*Exercise brief*
Starting at the line that has "[1799.94 --> 1800.78]" and stopping after the line that has "[1813.82 --> 1814.96]", reproduce the listing below exactly; omit everything else.

··· Records for this task

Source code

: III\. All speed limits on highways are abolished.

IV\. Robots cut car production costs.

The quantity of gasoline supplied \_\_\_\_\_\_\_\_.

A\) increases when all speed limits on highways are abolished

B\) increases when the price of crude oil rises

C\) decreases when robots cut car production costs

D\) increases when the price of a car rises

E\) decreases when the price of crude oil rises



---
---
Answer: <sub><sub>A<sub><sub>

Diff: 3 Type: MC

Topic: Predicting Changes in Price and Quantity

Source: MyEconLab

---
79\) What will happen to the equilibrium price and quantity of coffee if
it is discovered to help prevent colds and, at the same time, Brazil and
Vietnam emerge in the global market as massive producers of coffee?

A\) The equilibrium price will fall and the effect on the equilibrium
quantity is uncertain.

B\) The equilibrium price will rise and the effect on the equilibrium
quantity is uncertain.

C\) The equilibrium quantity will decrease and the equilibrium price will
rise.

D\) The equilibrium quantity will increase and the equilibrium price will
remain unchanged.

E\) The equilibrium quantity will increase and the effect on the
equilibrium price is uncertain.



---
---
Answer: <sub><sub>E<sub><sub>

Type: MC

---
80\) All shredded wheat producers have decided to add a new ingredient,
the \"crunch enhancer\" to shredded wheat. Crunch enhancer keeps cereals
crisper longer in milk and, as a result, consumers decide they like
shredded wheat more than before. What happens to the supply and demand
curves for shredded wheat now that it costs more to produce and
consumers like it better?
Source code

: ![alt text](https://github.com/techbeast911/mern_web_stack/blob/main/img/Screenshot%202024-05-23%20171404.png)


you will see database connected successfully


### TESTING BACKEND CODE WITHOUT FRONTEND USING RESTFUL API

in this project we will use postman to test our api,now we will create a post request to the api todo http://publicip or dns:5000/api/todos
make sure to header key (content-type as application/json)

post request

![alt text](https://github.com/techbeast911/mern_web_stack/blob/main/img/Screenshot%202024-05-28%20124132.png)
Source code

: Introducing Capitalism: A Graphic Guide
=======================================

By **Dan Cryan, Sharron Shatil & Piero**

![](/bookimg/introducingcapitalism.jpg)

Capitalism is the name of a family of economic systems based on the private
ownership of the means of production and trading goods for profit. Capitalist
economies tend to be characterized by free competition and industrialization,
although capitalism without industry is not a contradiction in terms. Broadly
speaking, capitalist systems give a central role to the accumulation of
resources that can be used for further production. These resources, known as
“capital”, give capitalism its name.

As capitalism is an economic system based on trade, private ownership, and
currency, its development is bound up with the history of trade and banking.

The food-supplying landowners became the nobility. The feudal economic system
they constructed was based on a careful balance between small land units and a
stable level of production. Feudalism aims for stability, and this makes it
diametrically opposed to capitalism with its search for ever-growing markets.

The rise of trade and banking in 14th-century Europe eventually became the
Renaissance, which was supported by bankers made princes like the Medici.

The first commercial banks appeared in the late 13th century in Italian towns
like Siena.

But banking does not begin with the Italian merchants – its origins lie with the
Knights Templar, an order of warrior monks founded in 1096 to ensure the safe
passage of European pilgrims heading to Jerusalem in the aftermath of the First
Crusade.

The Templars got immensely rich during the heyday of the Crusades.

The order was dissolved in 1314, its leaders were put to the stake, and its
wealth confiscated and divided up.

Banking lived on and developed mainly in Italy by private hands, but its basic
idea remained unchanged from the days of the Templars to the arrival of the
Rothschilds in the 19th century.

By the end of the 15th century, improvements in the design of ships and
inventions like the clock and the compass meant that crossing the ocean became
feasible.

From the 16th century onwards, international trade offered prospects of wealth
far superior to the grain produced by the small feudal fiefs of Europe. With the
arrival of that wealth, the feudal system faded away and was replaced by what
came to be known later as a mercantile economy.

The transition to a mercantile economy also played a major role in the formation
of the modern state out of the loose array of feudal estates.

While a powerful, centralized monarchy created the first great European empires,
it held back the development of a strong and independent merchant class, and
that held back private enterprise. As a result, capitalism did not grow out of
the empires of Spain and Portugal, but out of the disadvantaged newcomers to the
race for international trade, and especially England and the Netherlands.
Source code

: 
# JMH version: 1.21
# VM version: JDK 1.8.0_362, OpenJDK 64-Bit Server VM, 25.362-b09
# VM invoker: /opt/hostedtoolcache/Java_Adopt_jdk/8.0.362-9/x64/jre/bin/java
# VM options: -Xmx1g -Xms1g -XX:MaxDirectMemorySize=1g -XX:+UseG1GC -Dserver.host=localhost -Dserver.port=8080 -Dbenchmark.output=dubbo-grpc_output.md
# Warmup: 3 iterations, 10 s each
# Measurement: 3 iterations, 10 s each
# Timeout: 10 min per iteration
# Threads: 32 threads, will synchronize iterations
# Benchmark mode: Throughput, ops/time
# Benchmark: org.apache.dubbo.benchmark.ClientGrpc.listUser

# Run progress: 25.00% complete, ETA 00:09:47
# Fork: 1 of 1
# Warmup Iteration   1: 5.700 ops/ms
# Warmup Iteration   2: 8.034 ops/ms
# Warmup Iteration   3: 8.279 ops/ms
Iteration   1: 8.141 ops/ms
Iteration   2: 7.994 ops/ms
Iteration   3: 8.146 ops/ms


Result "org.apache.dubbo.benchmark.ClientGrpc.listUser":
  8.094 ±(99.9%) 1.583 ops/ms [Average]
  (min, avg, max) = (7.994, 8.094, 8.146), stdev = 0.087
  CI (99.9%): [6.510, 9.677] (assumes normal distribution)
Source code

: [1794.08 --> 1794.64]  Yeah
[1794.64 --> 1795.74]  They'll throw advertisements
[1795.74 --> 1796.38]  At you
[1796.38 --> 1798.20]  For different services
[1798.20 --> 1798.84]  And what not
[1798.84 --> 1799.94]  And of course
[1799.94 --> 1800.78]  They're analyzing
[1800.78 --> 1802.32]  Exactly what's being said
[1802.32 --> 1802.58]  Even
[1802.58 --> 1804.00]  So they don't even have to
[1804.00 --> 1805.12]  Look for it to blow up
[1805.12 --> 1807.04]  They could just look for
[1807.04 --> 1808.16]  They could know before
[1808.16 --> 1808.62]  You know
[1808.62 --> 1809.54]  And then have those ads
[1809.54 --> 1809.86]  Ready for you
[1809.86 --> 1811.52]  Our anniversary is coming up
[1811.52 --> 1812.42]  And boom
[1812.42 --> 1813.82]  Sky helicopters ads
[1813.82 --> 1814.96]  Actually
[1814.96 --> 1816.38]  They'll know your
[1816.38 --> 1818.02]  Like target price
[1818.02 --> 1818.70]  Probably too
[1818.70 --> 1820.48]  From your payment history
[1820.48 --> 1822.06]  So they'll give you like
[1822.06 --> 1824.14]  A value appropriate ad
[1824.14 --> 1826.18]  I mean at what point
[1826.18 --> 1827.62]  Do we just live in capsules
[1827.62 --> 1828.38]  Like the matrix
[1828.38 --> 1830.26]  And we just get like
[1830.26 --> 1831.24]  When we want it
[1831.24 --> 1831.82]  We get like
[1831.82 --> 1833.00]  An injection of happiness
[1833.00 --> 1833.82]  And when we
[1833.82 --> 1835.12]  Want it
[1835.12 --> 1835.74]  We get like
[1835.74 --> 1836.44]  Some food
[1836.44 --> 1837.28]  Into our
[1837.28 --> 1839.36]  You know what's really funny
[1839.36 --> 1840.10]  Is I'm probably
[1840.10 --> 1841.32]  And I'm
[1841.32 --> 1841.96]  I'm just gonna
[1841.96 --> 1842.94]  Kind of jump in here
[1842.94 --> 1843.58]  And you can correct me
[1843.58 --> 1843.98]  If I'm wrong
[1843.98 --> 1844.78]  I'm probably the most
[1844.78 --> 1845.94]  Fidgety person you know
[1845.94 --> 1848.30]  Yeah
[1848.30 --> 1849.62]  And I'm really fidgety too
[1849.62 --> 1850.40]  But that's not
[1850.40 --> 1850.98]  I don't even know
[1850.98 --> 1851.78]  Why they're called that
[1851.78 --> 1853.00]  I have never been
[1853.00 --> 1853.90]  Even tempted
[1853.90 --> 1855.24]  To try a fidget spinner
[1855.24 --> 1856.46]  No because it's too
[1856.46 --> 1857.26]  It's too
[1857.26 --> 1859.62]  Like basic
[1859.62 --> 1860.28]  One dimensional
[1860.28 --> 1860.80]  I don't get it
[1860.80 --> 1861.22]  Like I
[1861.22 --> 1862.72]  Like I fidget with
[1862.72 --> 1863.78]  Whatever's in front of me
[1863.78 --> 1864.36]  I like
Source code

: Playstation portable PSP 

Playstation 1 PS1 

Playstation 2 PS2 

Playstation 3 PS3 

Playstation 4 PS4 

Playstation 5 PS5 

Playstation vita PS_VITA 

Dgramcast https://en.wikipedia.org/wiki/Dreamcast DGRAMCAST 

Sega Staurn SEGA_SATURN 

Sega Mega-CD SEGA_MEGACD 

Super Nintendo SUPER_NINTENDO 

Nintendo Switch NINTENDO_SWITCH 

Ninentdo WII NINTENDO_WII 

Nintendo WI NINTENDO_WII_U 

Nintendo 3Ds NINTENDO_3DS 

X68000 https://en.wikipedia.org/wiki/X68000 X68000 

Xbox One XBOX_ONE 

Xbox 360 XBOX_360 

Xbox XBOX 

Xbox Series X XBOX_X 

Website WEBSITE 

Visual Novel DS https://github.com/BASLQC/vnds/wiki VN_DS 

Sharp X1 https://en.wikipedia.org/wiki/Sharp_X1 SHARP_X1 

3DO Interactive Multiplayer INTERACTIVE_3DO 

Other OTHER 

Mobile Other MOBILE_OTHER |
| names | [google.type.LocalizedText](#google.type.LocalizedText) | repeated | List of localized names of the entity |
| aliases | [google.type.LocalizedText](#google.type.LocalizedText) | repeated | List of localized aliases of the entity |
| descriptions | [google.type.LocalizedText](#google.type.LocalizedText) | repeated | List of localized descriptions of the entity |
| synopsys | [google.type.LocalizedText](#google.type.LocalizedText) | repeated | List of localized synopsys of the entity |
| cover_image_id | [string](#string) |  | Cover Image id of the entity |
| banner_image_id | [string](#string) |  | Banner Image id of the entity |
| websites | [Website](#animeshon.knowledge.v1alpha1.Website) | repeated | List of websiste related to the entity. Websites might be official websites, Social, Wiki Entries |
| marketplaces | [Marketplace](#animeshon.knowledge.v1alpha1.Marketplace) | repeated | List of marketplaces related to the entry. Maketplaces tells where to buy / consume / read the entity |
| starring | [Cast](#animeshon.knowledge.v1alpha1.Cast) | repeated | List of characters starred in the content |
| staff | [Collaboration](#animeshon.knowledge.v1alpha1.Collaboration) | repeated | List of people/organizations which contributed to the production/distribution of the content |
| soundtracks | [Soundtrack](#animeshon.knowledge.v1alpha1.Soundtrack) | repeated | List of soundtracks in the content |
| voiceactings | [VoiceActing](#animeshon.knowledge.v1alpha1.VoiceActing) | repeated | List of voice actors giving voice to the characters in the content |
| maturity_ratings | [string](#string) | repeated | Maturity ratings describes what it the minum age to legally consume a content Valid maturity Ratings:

······

*Solution for this exercise*
[1799.94 --> 1800.78]  They're analyzing
[1800.78 --> 1802.32]  Exactly what's being said
[1802.32 --> 1802.58]  Even
[1802.58 --> 1804.00]  So they don't even have to
[1804.00 --> 1805.12]  Look for it to blow up
[1805.12 --> 1807.04]  They could just look for
[1807.04 --> 1808.16]  They could know before
[1808.16 --> 1808.62]  You know
[1808.62 --> 1809.54]  And then have those ads
[1809.54 --> 1809.86]  Ready for you
[1809.86 --> 1811.52]  Our anniversary is coming up
[1811.52 --> 1812.42]  And boom
[1812.42 --> 1813.82]  Sky helicopters ads
[1813.82 --> 1814.96]  Actually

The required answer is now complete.